───── EXTRAIT DE PAGE

SRIMAD-BHAGAVATAM
CHANT 7
CHAPITRE 10

Prahlada, le meilleur
de tous les grands bhaktas.

VERSET 11

sri-bhagavan uvaca
naikantino me mayi jatv ihasisa
asasate mutra ca ye bhavad-vidhah
tathapi manvantaram etad atra
daityesvaranam anubhunksva bhogan

TRADUCTION

Dieu, la Personne Suprême, dit:
Mon cher Prahlada, un bhakta comme toi n'aspire jamais à aucun avantage matériel, que ce soit dans cette vie ou dans l'autre. Néanmoins, Je t'enjoins de jouir en ce monde des richesses des asuras et d'agir comme leur souverain jusqu'à la fin du règne de Manu.

──────────
───── ENREGISTREMENTS

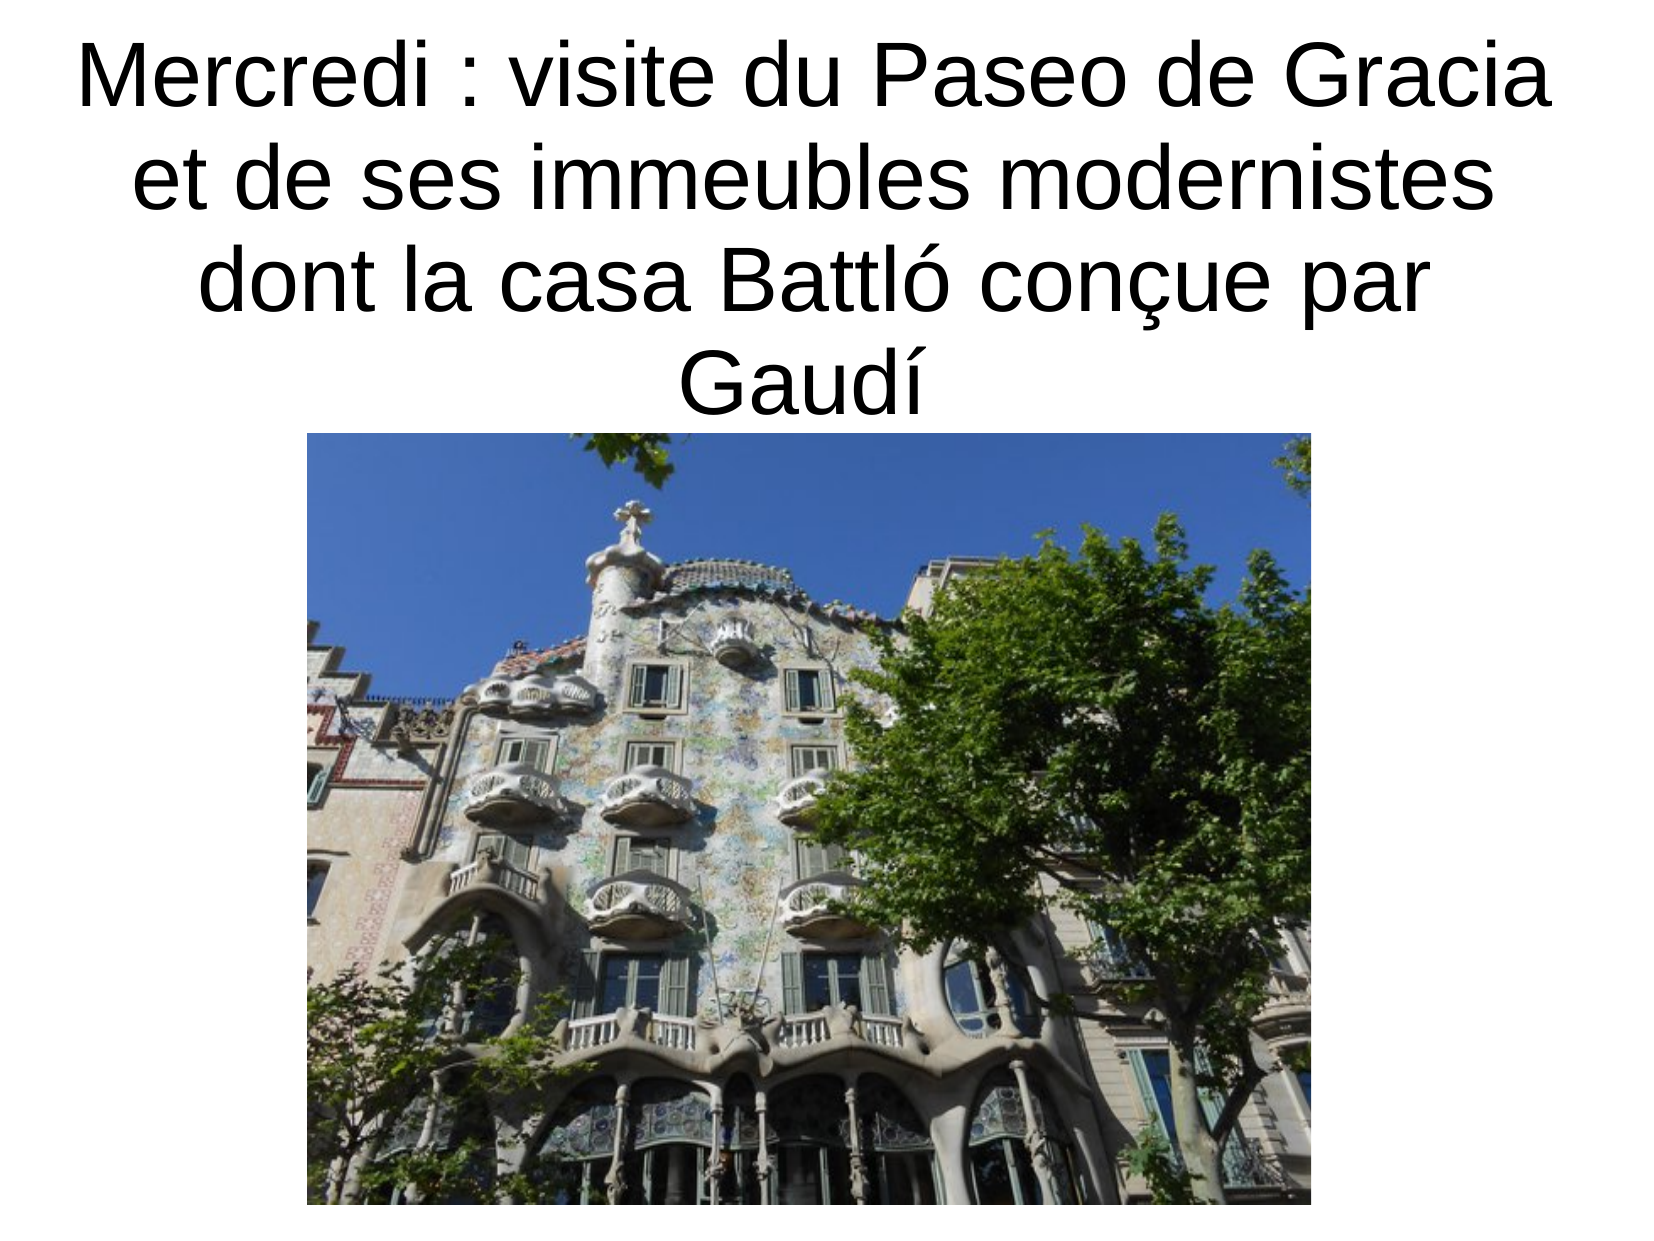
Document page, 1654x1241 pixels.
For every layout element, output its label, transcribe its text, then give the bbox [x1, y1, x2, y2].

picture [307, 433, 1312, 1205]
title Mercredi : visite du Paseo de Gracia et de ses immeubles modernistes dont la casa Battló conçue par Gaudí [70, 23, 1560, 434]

──────────
───── ENREGISTREMENTS

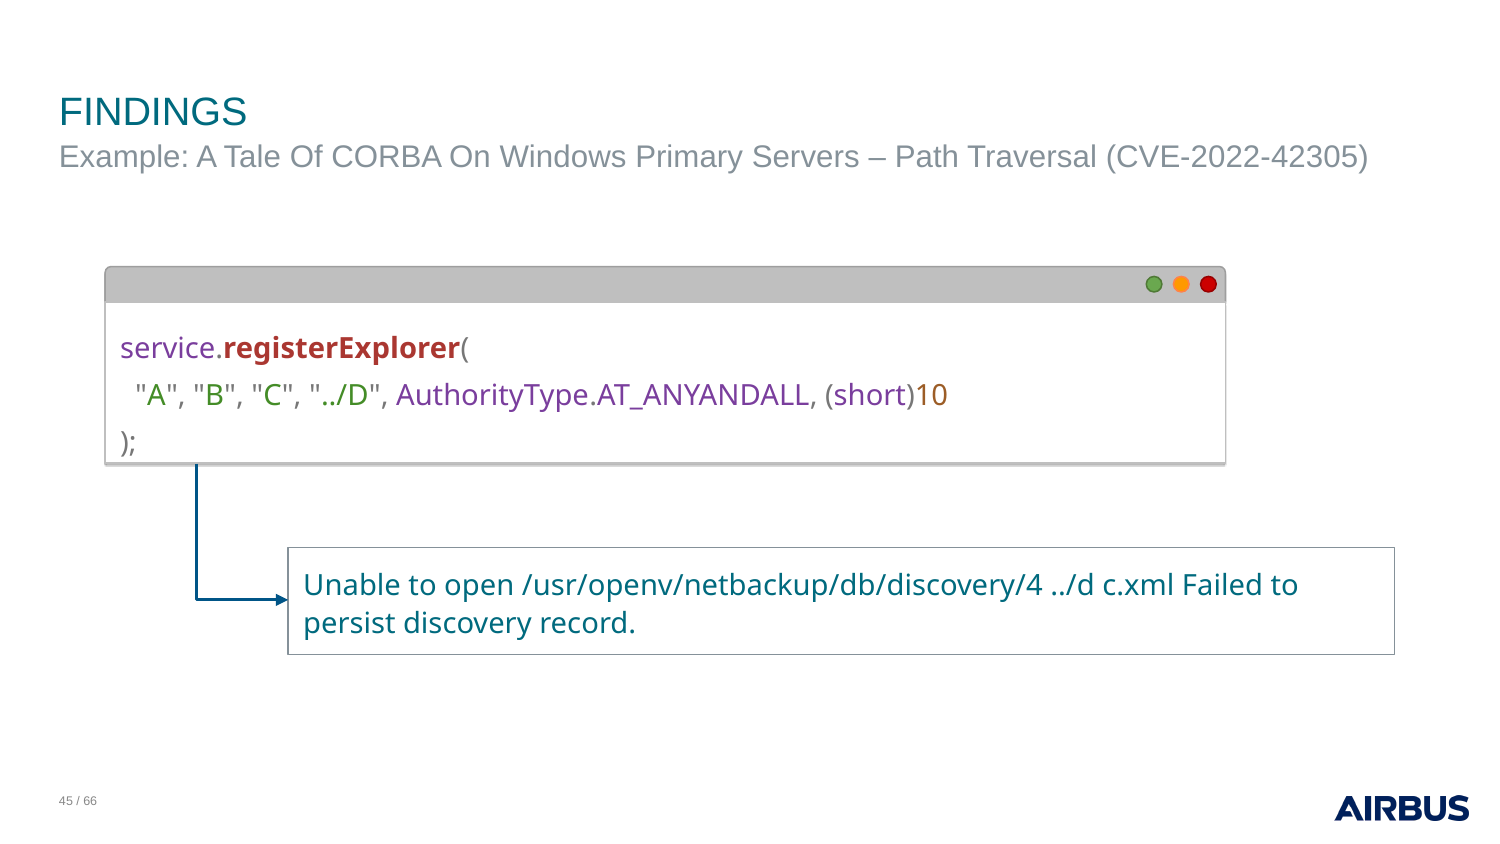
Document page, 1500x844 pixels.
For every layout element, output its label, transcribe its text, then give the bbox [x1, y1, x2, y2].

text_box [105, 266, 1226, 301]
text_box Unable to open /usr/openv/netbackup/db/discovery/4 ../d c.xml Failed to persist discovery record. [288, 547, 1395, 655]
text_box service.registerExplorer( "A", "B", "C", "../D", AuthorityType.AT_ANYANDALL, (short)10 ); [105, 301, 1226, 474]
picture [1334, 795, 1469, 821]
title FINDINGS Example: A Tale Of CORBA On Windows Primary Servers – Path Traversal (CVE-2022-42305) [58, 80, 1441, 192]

──────────

§ **CONSIGNE A**:
Traduisez en anglais cette phrase de l'extrait de page : « Néanmoins, Je t'enjoins de jouir en ce monde des richesses des asuras et d'agir comme leur souverain jusqu'à la fin du règne de Manu. »
§ **CONSIGNE B**:
Dans les enregistrements, reprenez en liste numérotée les lignes qui vont de celle contenant « Document page, 1654x1241 pixels. » jusqu'à celle contenant « title Mercredi : visite », sans les lignes vides.

§ **RÉPONSE COMPLÈTE A**:
Nevertheless, I enjoin you to enjoy the riches of the asuras in this world and to act as their sovereign until the end of Manu's reign.

§ **RÉPONSE COMPLÈTE B**:
1. Document page, 1654x1241 pixels.
2. For every layout element, output its label, transcribe its text, then give the bbox [x1, y1, x2, y2].
3. picture [307, 433, 1312, 1205]
4. title Mercredi : visite du Paseo de Gracia et de ses immeubles modernistes dont la casa Battló conçue par Gaudí [70, 23, 1560, 434]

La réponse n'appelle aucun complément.